CPU times: user 8.88 s, sys: 2.57 s, total: 11.4 s
Wall time: 11.1 s


In [92]:
cv=CountVectorizer(max_features=2500)
X=cv.fit_transform(corpus_lemma)
Y=pd.get_dummies(message_data['label'],drop_first=True)

In [93]:
X_train,X_test,Y_train,Y_test=train_test_split(X,Y,test_size=0.2,random_state=0)

In [94]:
from sklearn.naive_bayes import MultinomialNB
lemma_model=MultinomialNB()
lemma_model.fit(X_train,Y_train)

  return f(**kwargs)


MultinomialNB()

In [95]:
y_pred_lemma=lemma_model.predict(X_test)

In [96]:
pd.DataFrame(confusion_matrix(Y_test,y_pred_lemma))

Unnamed: 0,0,1
0,946,9
1,10,150


In [97]:
accuracy_score(Y_test,y_pred_lemma)

0.9829596412556054

In [98]:
from sklearn.metrics import precision_score, recall_score
print("Precision = ",precision_score(Y_test,y_pred_tfidf))
print("Recall = ",recall_score(Y_test,y_pred_tfidf))

Precision =  0.9927536231884058
Recall =  0.85625


In [99]:
from sklearn.feature_extraction.text import TfidfVectorizer
tfidf=TfidfVectorizer(max_features=2500)
X=tfidf.fit_transform(corpus_lemma)

In [100]:
Y=pd.get_dummies(message_data['label'],drop_first=True)

In [101]:
X_train,X_test,Y_train,Y_test=train_test_split(X,Y,test_size=0.2,random_state=0)

In [102]:
tfidf_NB_Model=MultinomialNB()
tfidf_NB_Model.fit(X_train,Y_train)
y_pred_tfidf=tfidf_NB_Model.predict(X_test)

  return f(**kwargs)


In [103]:
pd.DataFrame(confusion_matrix(Y_test,y_pred_tfidf),index=['HAM(0)','SPAM(1)'],columns=['HAM','SPAM'])

Unnamed: 0,HAM,SPAM
HAM(0),954,1
SPAM(1),23,137


In [104]:
accuracy_score(Y_test,y_pred_tfidf)

0.97847533632287

In [105]:
from sklearn.metrics import precision_score, recall_score
print("Precision = ",precision_score(Y_test,y_pred_tfidf))
print("Recall = ",recall_score(Y_test,y_pred_tfidf))

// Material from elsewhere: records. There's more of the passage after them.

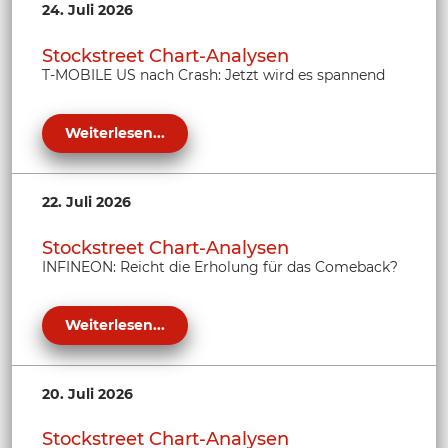
24. Juli 2026
Stockstreet Chart-Analysen
T-MOBILE US nach Crash: Jetzt wird es spannend
Weiterlesen...
22. Juli 2026
Stockstreet Chart-Analysen
INFINEON: Reicht die Erholung für das Comeback?
Weiterlesen...
20. Juli 2026
Stockstreet Chart-Analysen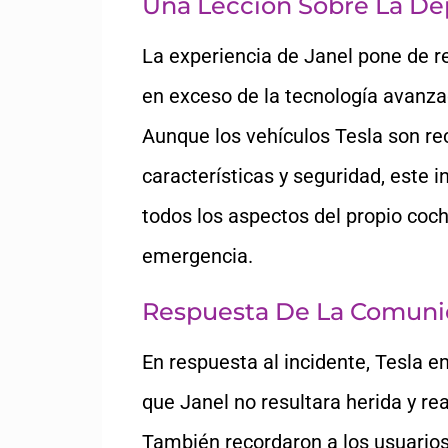
Una Lección Sobre La De
La experiencia de Janel pone de re
en exceso de la tecnología avanz
Aunque los vehículos Tesla son r
características y seguridad, este 
todos los aspectos del propio coch
emergencia.
Respuesta De La Comunid
En respuesta al incidente, Tesla 
que Janel no resultara herida y r
También recordaron a los usuarios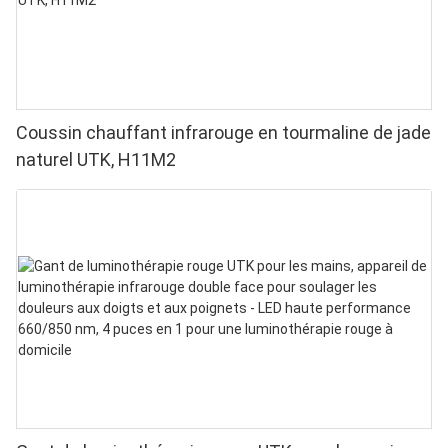
Coussin chauffant infrarouge en tourmaline de jade
naturel UTK, H11M2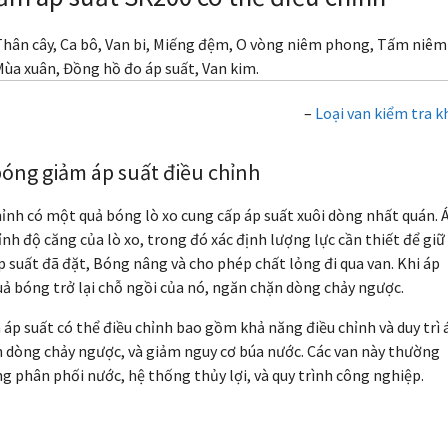
, Thân cây, Ca bô, Van bi, Miếng đệm, O vòng niêm phong, Tấm niêm
Mùa xuân, Đồng hồ đo áp suất, Van kim.
–
Loại van kiểm tra k
bóng giảm áp suất điều chỉnh
hỉnh có một quả bóng lò xo cung cấp áp suất xuôi dòng nhất quán. 
nh độ căng của lò xo, trong đó xác định lượng lực cần thiết để giữ
p suất đã đặt, Bóng nâng và cho phép chất lỏng đi qua van. Khi áp
uả bóng trở lại chỗ ngồi của nó, ngăn chặn dòng chảy ngược.
áp suất có thể điều chỉnh bao gồm khả năng điều chỉnh và duy trì 
n dòng chảy ngược, và giảm nguy cơ búa nước. Các van này thường
 phân phối nước, hệ thống thủy lợi, và quy trình công nghiệp.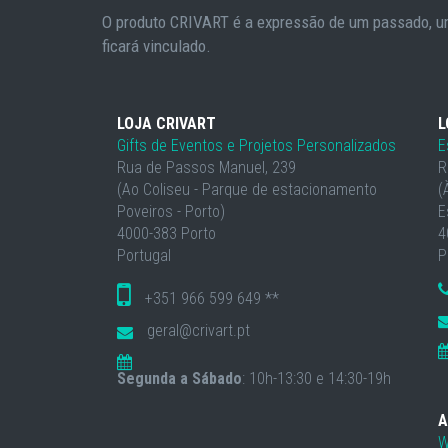
O produto CRIVART é a expressão de um passado, um
ficará vinculado.
LOJA CRIVART
L
Gifts de Eventos e Projetos Personalizados
E
Rua de Passos Manuel, 239
R
(Ao Coliseu - Parque de estacionamento
(
Poveiros - Porto)
E
4000-383 Porto
4
Portugal
P
+351 966 599 649 **
geral@crivart.pt
Segunda a Sábado
: 10h-13:30 e 14:30-19h
A
W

Precision =  0.9927536231884058
Recall =  0.85625


In [106]:
message_data['label'].value_counts()

ham     4825
spam     747
Name: label, dtype: int64

### Recall score :- There are actually 23 SPAM, which are wrongly classified as HAM
### Precision score :- There are actually 1 HAM, which  was wrongly classified as SPAM

### In my personal opinion, its ok, if the SPAM is detected as HAM and shown in INBOX, rather than marking the HAM as SPAM and pushing it to SPAM folder. So having higher precision score is more better here.